Teenage pregnancies rife in Mat South

A 14-year old form two drop out girl from Sikhwili Khohli secondary school in Gwanda, Senzeni Moyo (not her real name) starts her day as early as 6am every day.

Teenage pregnancies on the rise in Mat South

Teenage pregnancies on the rise in Mat South

Her daily chores begin by travelling more than four kilometres to fetch water for the family at a local communal borehole. Almost on a daily basis, Moyo shuttles between her homestead and the borehole not less than three times, carrying a bucket of water for both drinking and other purposes such as gardening, washing and livestock watering. In 2014, she was doing her form one at the secondary school but she dropped out of school in 2015 as her disabled parents could not afford money for her to continue with her schooling.

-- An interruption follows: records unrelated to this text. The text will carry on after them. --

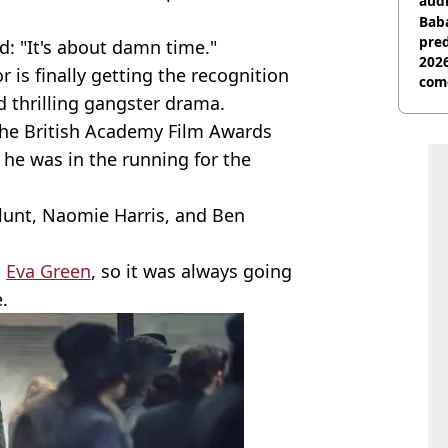
audi
Baba
pred
d: "It's about damn time."
2026
r is finally getting the recognition
com
d thrilling gangster drama.
the British Academy Film Awards
 he was in the running for the
lunt, Naomie Harris, and Ben
s
Eva Green
, so it was always going
.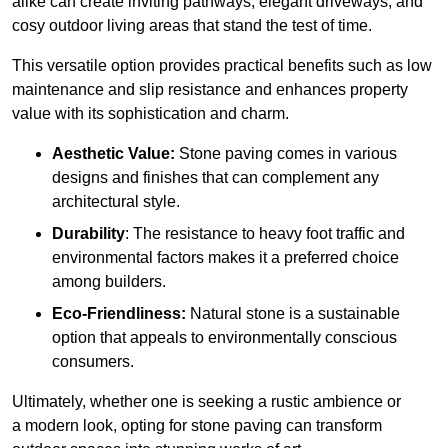
alike can create inviting pathways, elegant driveways, and
cosy outdoor living areas that stand the test of time.
This versatile option
prov
ides practical benefits such as low
maintenance and slip resistance and enhances property
value with its sophistication and charm.
Aesthetic Value:
Stone paving comes in various
designs and finishes that can complement any
architectural style.
Durability
: The resistance to heavy foot traffic and
environmental factors makes it a preferred choice
among builders.
Eco-Friendliness:
Natural stone is a sustainable
option that appeals to environmentally conscious
consumers.
Ultimately, whether one is seeking a rustic ambience or
a modern look, opting for stone paving can transform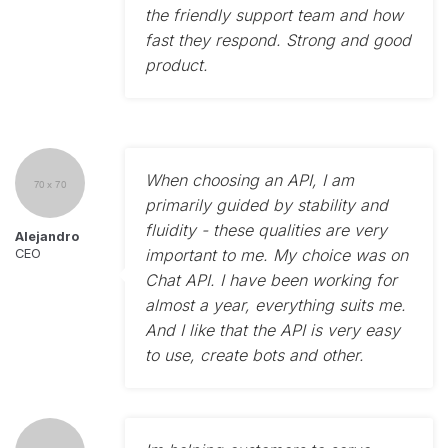
the friendly support team and how
fast they respond. Strong and good
product.
When choosing an API, I am
primarily guided by stability and
fluidity - these qualities are very
Alejandro
important to me. My choice was on
CEO
Chat API. I have been working for
almost a year, everything suits me.
And I like that the API is very easy
to use, create bots and other.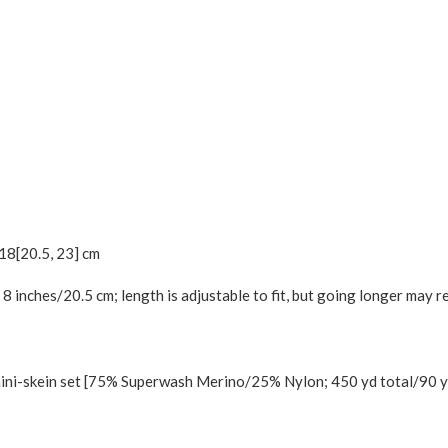
18
[
20.5
,
23
] cm
8 inches/20.5 cm; length is adjustable to fit, but going longer may r
ni-skein set [75% Superwash Merino/25% Nylon; 450 yd total/90 yd 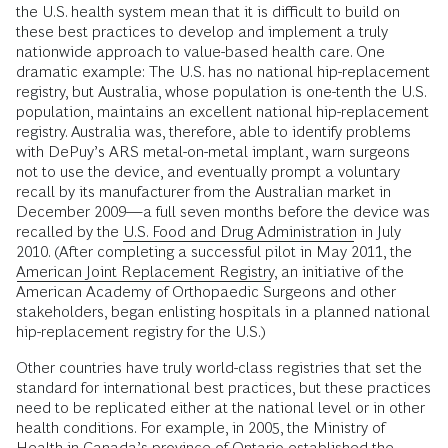
the U.S. health system mean that it is difficult to build on
these best practices to develop and implement a truly
nationwide approach to value-based health care. One
dramatic example: The U.S. has no national hip-replacement
registry, but Australia, whose population is one-tenth the U.S.
population, maintains an excellent national hip-replacement
registry. Australia was, therefore, able to identify problems
with DePuy’s ARS metal-on-metal implant, warn surgeons
not to use the device, and eventually prompt a voluntary
recall by its manufacturer from the Australian market in
December 2009—a full seven months before the device was
recalled by the
U.S. Food and Drug Administration
in July
2010. (After completing a successful pilot in May 2011, the
American Joint Replacement Registry
, an initiative of the
American Academy of Orthopaedic Surgeons and other
stakeholders, began enlisting hospitals in a planned national
hip-replacement registry for the U.S.)
Other countries have truly world-class registries that set the
standard for international best practices, but these practices
need to be replicated either at the national level or in other
health conditions. For example, in 2005, the Ministry of
Health in Canada’s province of Ontario established the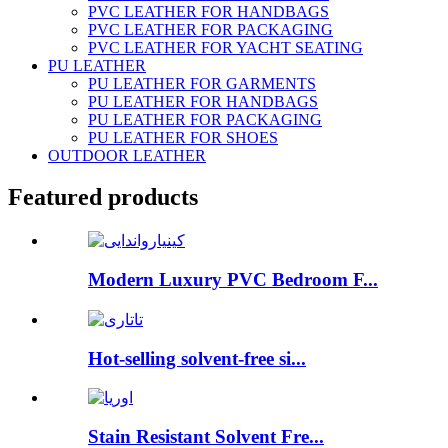
PVC LEATHER FOR HANDBAGS
PVC LEATHER FOR PACKAGING
PVC LEATHER FOR YACHT SEATING
PU LEATHER
PU LEATHER FOR GARMENTS
PU LEATHER FOR HANDBAGS
PU LEATHER FOR PACKAGING
PU LEATHER FOR SHOES
OUTDOOR LEATHER
Featured products
Modern Luxury PVC Bedroom F...
Hot-selling solvent-free si...
Stain Resistant Solvent Fre...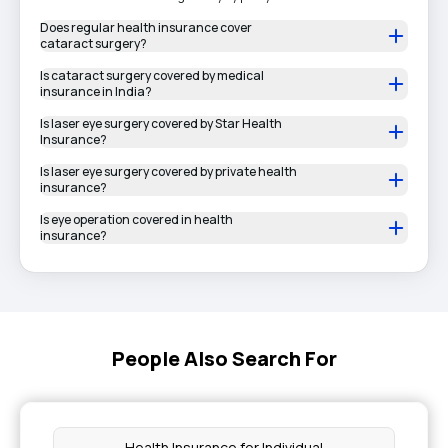
Does regular health insurance cover
cataract surgery?
Is cataract surgery covered by medical
insurance in India?
Is laser eye surgery covered by Star Health
Insurance?
Is laser eye surgery covered by private health
insurance?
Is eye operation covered in health
insurance?
People Also Search For
Health Insurance for Individual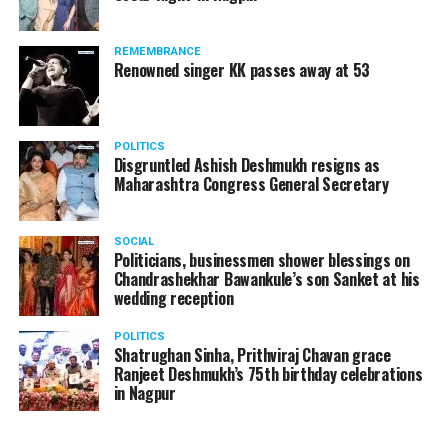
products should be banned and it’s companies too
should not be given business here. We should develop
REMEMBRANCE
such companies in India, which can manufacture the
Renowned singer KK passes away at 53
same products here, the Union Minister added.
Athawale warned China to reconsider its actions and
POLITICS
stop its criminal activities on the border. You took
Disgruntled Ashish Deshmukh resigns as
Buddha from us but we don’t want yuddha (war) with
Maharashtra Congress General Secretary
you. A war will prove to be costly for both countries,
economically and loss of lives will also occur. If we
SOCIAL
(Indians) are not crossing the border, then why are you
Politicians, businessmen shower blessings on
Chandrashekhar Bawankule’s son Sanket at his
doing so?? he added.
wedding reception
POLITICS
Shatrughan Sinha, Prithviraj Chavan grace
Ranjeet Deshmukh’s 75th birthday celebrations
in Nagpur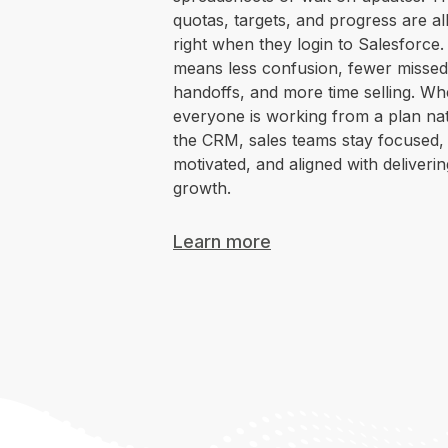
quotas, targets, and progress are all
right when they login to Salesforce.
means less confusion, fewer missed
handoffs, and more time selling. W
everyone is working from a plan nat
the CRM, sales teams stay focused,
motivated, and aligned with deliverin
growth.
Learn more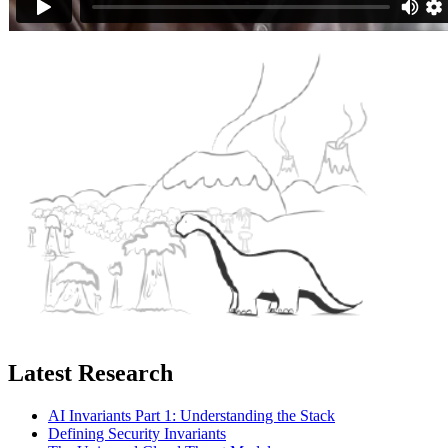
Latest Research
AI Invariants Part 1: Understanding the Stack
Defining Security Invariants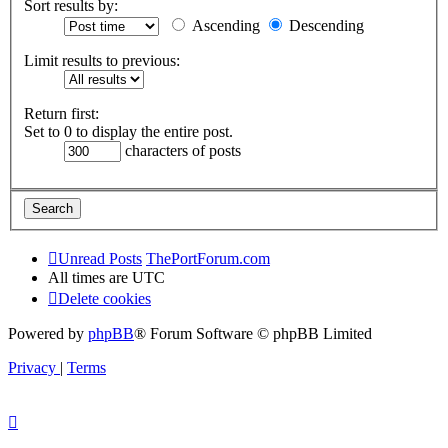
Sort results by:
Ascending
Descending
Limit results to previous:
Return first:
Set to 0 to display the entire post.
characters of posts
Unread Posts
ThePortForum.com
All times are
UTC
Delete cookies
Powered by
phpBB
® Forum Software © phpBB Limited
Privacy
|
Terms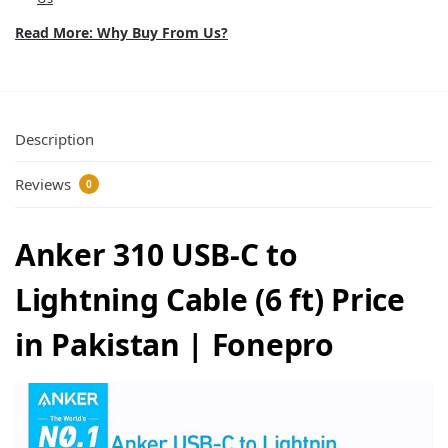
Read More: Why Buy From Us?
Description
Reviews
0
Anker 310 USB-C to
Lightning Cable (6 ft) Price
in Pakistan | Fonepro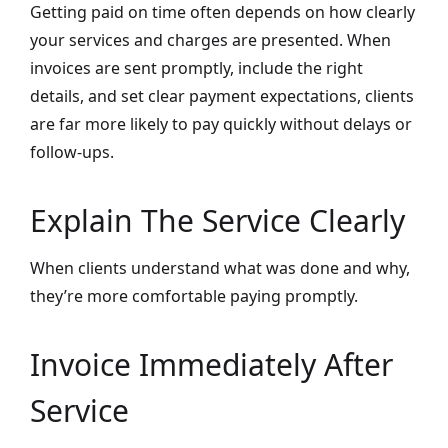
Getting paid on time often depends on how clearly
your services and charges are presented. When
invoices are sent promptly, include the right
details, and set clear payment expectations, clients
are far more likely to pay quickly without delays or
follow-ups.
Explain The Service Clearly
When clients understand what was done and why,
they’re more comfortable paying promptly.
Invoice Immediately After
Service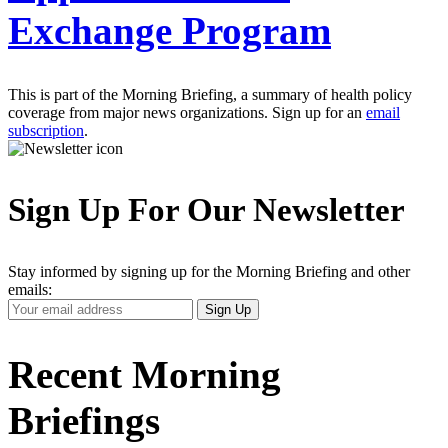
Exchange Program
This is part of the Morning Briefing, a summary of health policy
coverage from major news organizations. Sign up for an
email
subscription
.
Sign Up For Our Newsletter
Stay informed by signing up for the Morning Briefing and other
emails:
Your
Sign Up
Email
Address
Recent Morning
Briefings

Many children in Matabeleland South are in similar and if not worse predicament with her. Widespread poverty and disruption of education services has led to the increase of pregnant teenagers and children labourers who are working in hazardous conditions as a means of survival. Young girls between the ages of 14 and 19 in the province have also been forced to engage in risky sexual activities because of hunger. According to Matabeleland South Provincial Education Director, Tumisang Thabela, 31 percent of pupils in the province who completed grade seven last year failed to proceed to form one.

Thabela cited teenage pregnancies, long distances to school and failure to pay school fees as the major reason causing pupils to abandon school at tender ages in the province. “In 2015 the province had 20 342 grade seven pupils and only 12 776 managed to enrol for form one. This gives us a transition rate of 60 percent which is a slight improvement (reduction?) from the previous year’s 67, 4 percent “ “However we should ask ourselves what happened to the 31 percent learners who did not proceed to form one. What existing skills had they gained from our education system by the time they reached grade seven to assure them of sustainable livelihoods?’” she asked rhetorically. It is widely believed among children activists and officials that the majority of girls who are dropping out of school are being married by older men and some are employed as house maids while the boys are employed in domestic service, mining and commercial farms.

Some of the teenage drop outs have now been trapped in prostitution, risking their lives to amakorokoza (illegal artisanal gold miners) who move around in the gold rich province flushing money. During a recent Matabeleland South and North media tour organized by Community Working Group on Health (CWGH), health officials told journalists that there is an increased number of teenage pregnancies in the two provinces which the officials attributed to the migration of parents to neighbouring South Africa and Botswana, leaving children vulnerable to various social ills. “We have got a number of child headed families in this area. This development has however resulted in children indulging in risky sexual behaviour. At this clinic for example, for every 20 to 18 antenatal bookings, 16 are teenagers” said Langelihle Ncube, the Sister-In – Charge of Lukala clinic in Plumtree. Recently the ministry of Health and Child Care revealed that Matabeleland South has the highest HIV prevalence rate in the county with Umzingwane cited as one of the districts worst affected. Cephas Chimhete, CWGH Communication Officer said the child care unit within the Ministry of Health should scale up anti- child pregnancy and marriage programmes. “The Ministry, through its child care unit should engage multi partners in anti-child pregnancy and marriage campaigns. There is need to embrace all sectors to raise awareness and mobilize public support especially in rural areas for the eventual elimination of young brides” said Chimhete.

Chimhete also suggested the harmonization of laws against child marriages in all ministries and departments which deals with children issues. Zimbabwe joined the AU Campaign to end child marriages in mid-2015. The Ministry of Women’s Affairs, Gender and Community Development with support from UNICEF, UNWOMEN, UNFPA, the Child Rights and Women’s Rights Coalitions has been working on a National Action Plan to End Child Marriages and its related communication for development activities. The Constitutional Court ruling of January 2016 has been an impetus to move the agenda forward.

All these efforts are part of the global campaign to end child marriages. Some of the organizations which are actively involved in elimination of child marriages in the province include Family Support Trust (FST) and Justice for Children (JCT). FST is involved in the “Stop child marriage campaign “in Beitbridge supporting groups of girls affected by child marriages. JCT is also engaged in community dialogue as well as the provision of legal aid services for a targeted group in Umzingwane.